Puigdemont and Ai Weiwei condemn EU's 'double standards' on Catalonia
In a debate in Brussels, former president calls Spain's attitude "authoritarian," while Chinese dissident calls for human rights to be "defended"
Former president Carles Puigdemont and dissident Chinese artist Ai Weiwei have condemned Europe's double standards in its response to the situation in Catalonia.
In a public debate between the two men in Brussels on Wednesday, Weiwei admitted he was "surprised" by Europe's reaction and attitude to the political crisis.
"There can be no double standards when dealing with human rights," said the Chinese dissident during his conversation with Puigdemont at the Cinema for Peace Foundation.
For his part, the former president warned that resorting to double standards is "one of the dangers facing European democracy," calling it a "real risk."
The two men shared personal experiences and agreed that freedom in the European Union should not be taken for granted.
"We wrongly assume that Europe guarantees certain values, but that is not the case, they need to be defended," Weiwei added.
Puigdemont: "Spain's attitude is clearly authoritarian"
"The attitude of Spain towards the Catalan crisis is clearly authoritarian," Puigdemont said, who wondered: "Is it not authoritarian to put political dissidents in pre-trial prison for more than a year for organizing a referendum?"
In answer to his own question, the leader of the Junts per Catalunya (JxCat) party said that "freedom is not guaranteed, you have to fight for it," although he also admitted he did not feel "comfortable" doing so in this context, but sees it as his "obligation."

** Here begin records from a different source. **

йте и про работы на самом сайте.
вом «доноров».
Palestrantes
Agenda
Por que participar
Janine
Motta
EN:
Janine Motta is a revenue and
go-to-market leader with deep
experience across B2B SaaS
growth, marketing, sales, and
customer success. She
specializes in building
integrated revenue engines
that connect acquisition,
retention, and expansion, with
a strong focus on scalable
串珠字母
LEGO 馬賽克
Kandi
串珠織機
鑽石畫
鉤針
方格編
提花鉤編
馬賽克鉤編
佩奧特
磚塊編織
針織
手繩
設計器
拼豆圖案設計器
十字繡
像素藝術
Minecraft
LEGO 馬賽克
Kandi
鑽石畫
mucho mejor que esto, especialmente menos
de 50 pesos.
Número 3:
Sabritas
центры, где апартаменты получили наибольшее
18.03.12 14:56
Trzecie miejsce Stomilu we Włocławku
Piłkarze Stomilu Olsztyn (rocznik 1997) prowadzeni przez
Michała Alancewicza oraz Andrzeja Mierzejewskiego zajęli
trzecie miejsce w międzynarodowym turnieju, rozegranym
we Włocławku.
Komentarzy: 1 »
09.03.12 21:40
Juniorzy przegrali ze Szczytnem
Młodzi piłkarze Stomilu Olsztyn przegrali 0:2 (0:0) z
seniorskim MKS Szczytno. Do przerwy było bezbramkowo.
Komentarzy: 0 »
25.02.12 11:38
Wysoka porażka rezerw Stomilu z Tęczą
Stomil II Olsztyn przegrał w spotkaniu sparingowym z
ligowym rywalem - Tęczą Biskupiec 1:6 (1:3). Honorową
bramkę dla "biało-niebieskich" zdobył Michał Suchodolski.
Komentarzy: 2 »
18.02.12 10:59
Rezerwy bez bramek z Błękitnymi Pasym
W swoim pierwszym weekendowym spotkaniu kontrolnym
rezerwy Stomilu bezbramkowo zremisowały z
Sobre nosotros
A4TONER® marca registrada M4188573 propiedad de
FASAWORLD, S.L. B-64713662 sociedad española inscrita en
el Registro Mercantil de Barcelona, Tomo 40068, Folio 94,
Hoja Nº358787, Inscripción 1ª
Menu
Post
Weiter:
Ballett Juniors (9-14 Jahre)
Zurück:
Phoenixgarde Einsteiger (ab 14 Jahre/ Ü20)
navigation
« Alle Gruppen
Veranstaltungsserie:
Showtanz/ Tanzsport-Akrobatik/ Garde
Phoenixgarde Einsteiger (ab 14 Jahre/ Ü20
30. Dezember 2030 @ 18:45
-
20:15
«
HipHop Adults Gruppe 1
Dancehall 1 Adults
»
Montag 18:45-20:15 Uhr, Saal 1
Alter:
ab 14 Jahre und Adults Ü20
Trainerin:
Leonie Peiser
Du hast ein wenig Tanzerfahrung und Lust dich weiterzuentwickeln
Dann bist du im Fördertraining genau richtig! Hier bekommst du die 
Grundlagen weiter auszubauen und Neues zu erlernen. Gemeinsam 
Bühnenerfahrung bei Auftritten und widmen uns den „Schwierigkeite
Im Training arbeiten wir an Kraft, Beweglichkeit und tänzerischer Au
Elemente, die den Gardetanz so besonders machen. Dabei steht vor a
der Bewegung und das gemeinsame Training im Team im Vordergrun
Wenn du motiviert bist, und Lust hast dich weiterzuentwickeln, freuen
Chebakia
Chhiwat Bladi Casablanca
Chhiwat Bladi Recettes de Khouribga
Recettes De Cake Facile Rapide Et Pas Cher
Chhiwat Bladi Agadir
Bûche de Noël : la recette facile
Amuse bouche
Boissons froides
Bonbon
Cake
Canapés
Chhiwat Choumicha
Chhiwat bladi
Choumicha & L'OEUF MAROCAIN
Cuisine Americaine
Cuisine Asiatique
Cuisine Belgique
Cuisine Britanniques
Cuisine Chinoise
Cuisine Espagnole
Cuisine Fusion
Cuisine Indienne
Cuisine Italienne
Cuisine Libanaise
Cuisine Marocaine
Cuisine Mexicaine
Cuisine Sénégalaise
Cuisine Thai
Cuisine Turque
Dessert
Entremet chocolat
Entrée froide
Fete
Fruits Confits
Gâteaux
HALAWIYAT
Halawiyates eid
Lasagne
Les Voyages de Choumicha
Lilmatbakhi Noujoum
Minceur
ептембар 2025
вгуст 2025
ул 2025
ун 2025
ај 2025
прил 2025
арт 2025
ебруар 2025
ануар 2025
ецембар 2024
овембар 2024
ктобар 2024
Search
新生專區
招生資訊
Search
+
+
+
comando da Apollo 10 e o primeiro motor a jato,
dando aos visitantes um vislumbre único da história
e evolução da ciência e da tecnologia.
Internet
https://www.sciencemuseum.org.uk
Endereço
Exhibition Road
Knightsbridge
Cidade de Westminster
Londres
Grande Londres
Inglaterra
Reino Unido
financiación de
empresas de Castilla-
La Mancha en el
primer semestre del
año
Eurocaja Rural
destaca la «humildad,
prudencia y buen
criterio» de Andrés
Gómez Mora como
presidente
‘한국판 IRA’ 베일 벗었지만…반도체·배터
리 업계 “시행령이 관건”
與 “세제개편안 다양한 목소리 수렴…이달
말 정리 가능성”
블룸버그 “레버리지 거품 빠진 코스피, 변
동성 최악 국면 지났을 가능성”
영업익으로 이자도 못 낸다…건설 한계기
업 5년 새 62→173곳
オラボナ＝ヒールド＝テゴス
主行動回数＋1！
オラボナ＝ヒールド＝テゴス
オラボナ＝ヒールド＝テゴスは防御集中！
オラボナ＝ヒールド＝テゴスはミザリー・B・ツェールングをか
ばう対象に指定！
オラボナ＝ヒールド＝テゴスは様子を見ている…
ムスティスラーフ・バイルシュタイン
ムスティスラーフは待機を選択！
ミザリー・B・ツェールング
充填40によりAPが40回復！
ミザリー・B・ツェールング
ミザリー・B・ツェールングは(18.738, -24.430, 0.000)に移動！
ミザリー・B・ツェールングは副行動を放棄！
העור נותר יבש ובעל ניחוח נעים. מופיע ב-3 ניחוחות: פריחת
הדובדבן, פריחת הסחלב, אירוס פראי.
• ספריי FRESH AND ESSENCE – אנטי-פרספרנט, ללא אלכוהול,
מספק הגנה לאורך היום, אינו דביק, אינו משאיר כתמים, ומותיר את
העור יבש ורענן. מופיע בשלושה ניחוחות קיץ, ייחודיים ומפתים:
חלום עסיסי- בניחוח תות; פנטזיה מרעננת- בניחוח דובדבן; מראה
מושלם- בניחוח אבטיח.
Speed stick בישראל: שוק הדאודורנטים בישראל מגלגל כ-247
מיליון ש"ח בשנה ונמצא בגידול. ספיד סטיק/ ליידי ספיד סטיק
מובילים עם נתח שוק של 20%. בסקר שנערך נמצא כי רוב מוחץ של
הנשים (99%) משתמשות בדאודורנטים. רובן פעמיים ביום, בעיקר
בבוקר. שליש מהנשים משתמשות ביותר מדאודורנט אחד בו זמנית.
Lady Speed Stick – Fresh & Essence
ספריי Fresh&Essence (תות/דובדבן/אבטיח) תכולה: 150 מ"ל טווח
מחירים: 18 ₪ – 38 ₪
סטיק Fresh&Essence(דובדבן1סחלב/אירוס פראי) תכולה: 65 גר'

To illustrate his accusation of double standards against the EU, Puigdemont referred to the sentence issued in Strasbourg on Tuesday condemning Turkey for unjustifiably keeping the former leader and MP of a pro-Kurd party in custody.
The JxCat leader also spoke of Spain's "problems." Specifically he referred to judge Marchena's withdrawal from his appointment as the head of the Spanish judiciary, and Spain's failure to implement Council of Europe recommendations to prevent corruption among judges and prosecutors. "There is a problem of the separation of powers in Spain," he said.
Asked by the moderator, 'Politico' journalist Ryan Heath, about the need to respect the rule of law -one of the most repeated responses from EU institutions- Puigdemont admitted that it was "the basis of the democratic system," but he also said that it must remembered that another basis of democracy is "the will of the people."
The former president went on to point out that the Spanish authorities "have had ample opportunity to show their proposal for resolving the Catalan crisis," but that "all we have seen is more repression and a negative attitude." He added that as long as there is no "Spanish president for Catalonia" then the only option is for it to "become an independent state."
Weiwei: "European citizens should be able to exercise their rights"
As for Weiwei, the dissident said he was neither for nor against Catalonia's independence, but that he is "in favor of European citizens being able to exercise their rights." He also said that he found what he saw during the October 1 referendum, with Spanish police cracking down on voters, "quite shocking."
In answer to a question by Txell Bonet, the partner of jailed pro-independence leader Jordi Cuixart, Weiwei said that "even if only a few people defend essential rights, what they defend can benefit everyone," and he thanked Bonet for "what you are doing."
Puigdemont also thanked Bonet, along with rapper Valtònyc, who was also present, and who is in Brussels seeking refuge after a Spanish court sentenced him to prison for his lyrics. Weiwei told Valtònyc that Chinese rappers would find themselves in the same situation.
Puigdemont and Ai Weiwei first met in Berlin when the JxCat leader was waiting to hear whether he would be extradited to Spain. The event in Brussels was organized by the Cinema for Peace Foundation, an NGO that aims to fight "injustice" through "promoting change through film." Wewei is one of the artists that the foundation has publicly supported.